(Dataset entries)
§
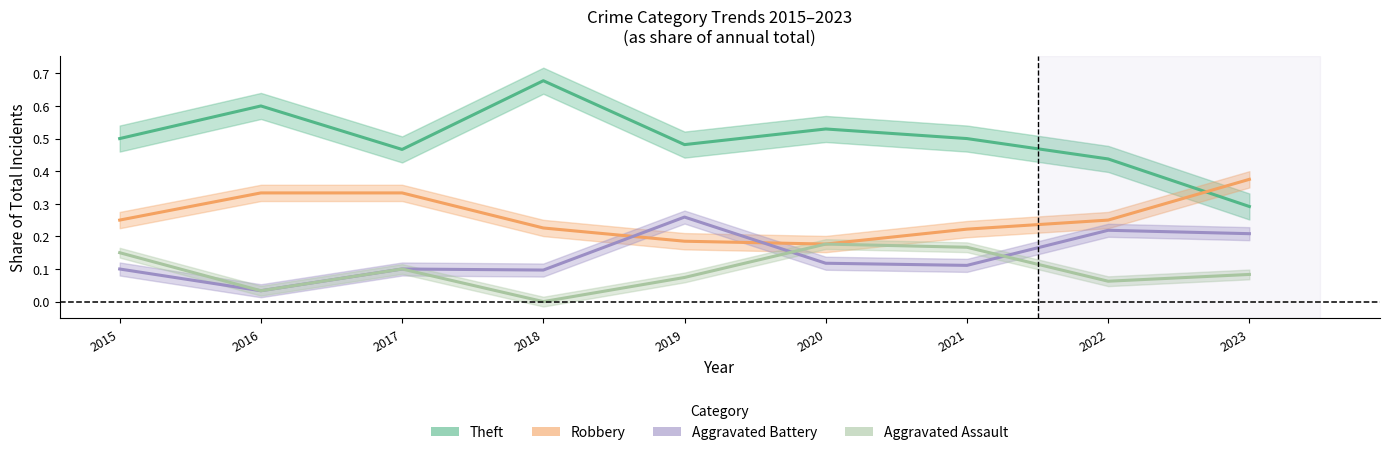

Count the Aggravated Assault (share) values in the range 0 to 1.

9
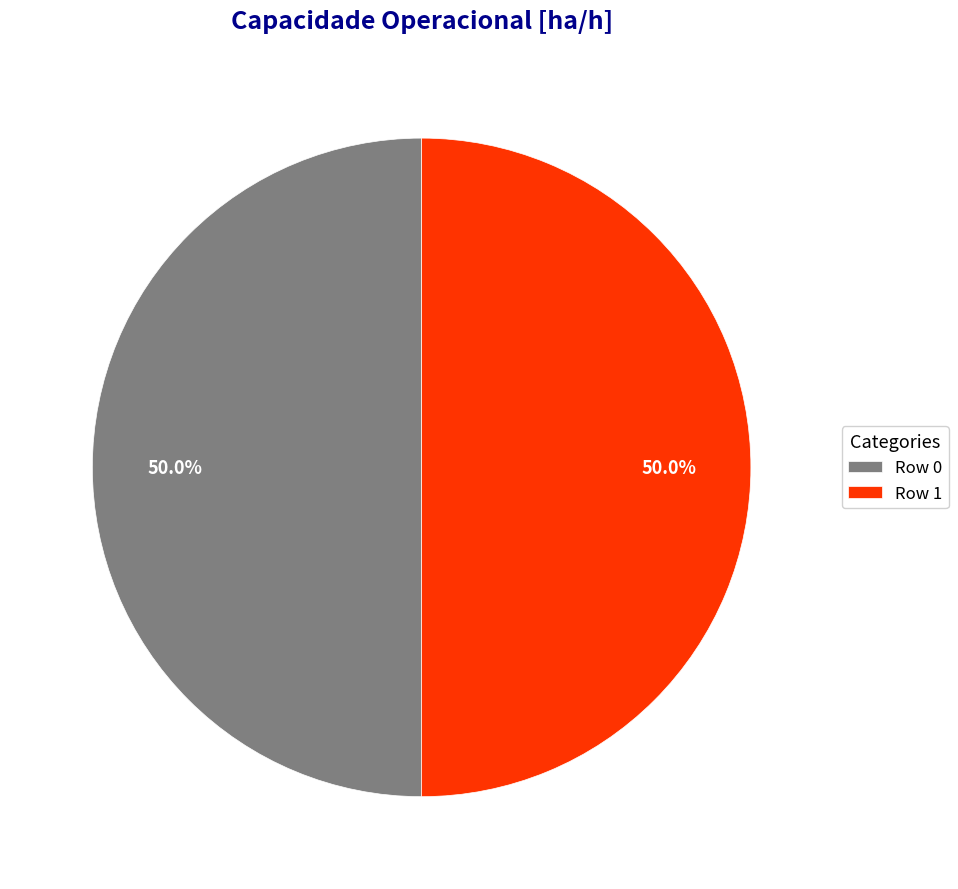

What is the ratio of the value at Row 0 to the value at Row 1?

1.0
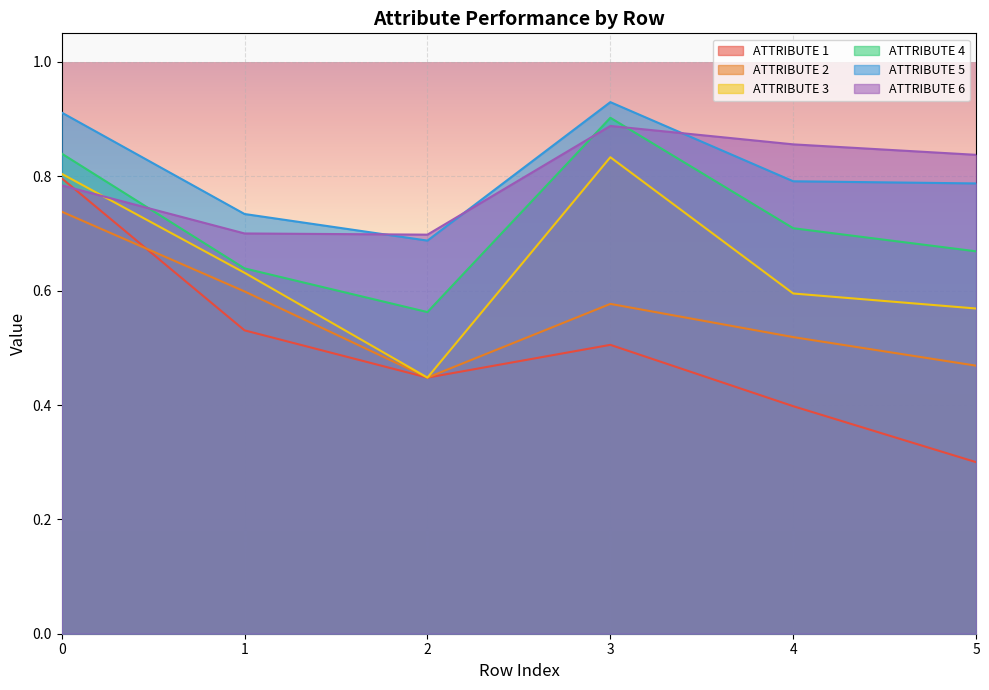

The value of ATTRIBUTE 2 at 0 is 0.7. True or false?

True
§
YOUR GOAL:
Reproduce every record above word for word, omitting the pictures.

EXPECTED ANSWER:
Count the Aggravated Assault (share) values in the range 0 to 1.

9

What is the ratio of the value at Row 0 to the value at Row 1?

1.0

The value of ATTRIBUTE 2 at 0 is 0.7. True or false?

True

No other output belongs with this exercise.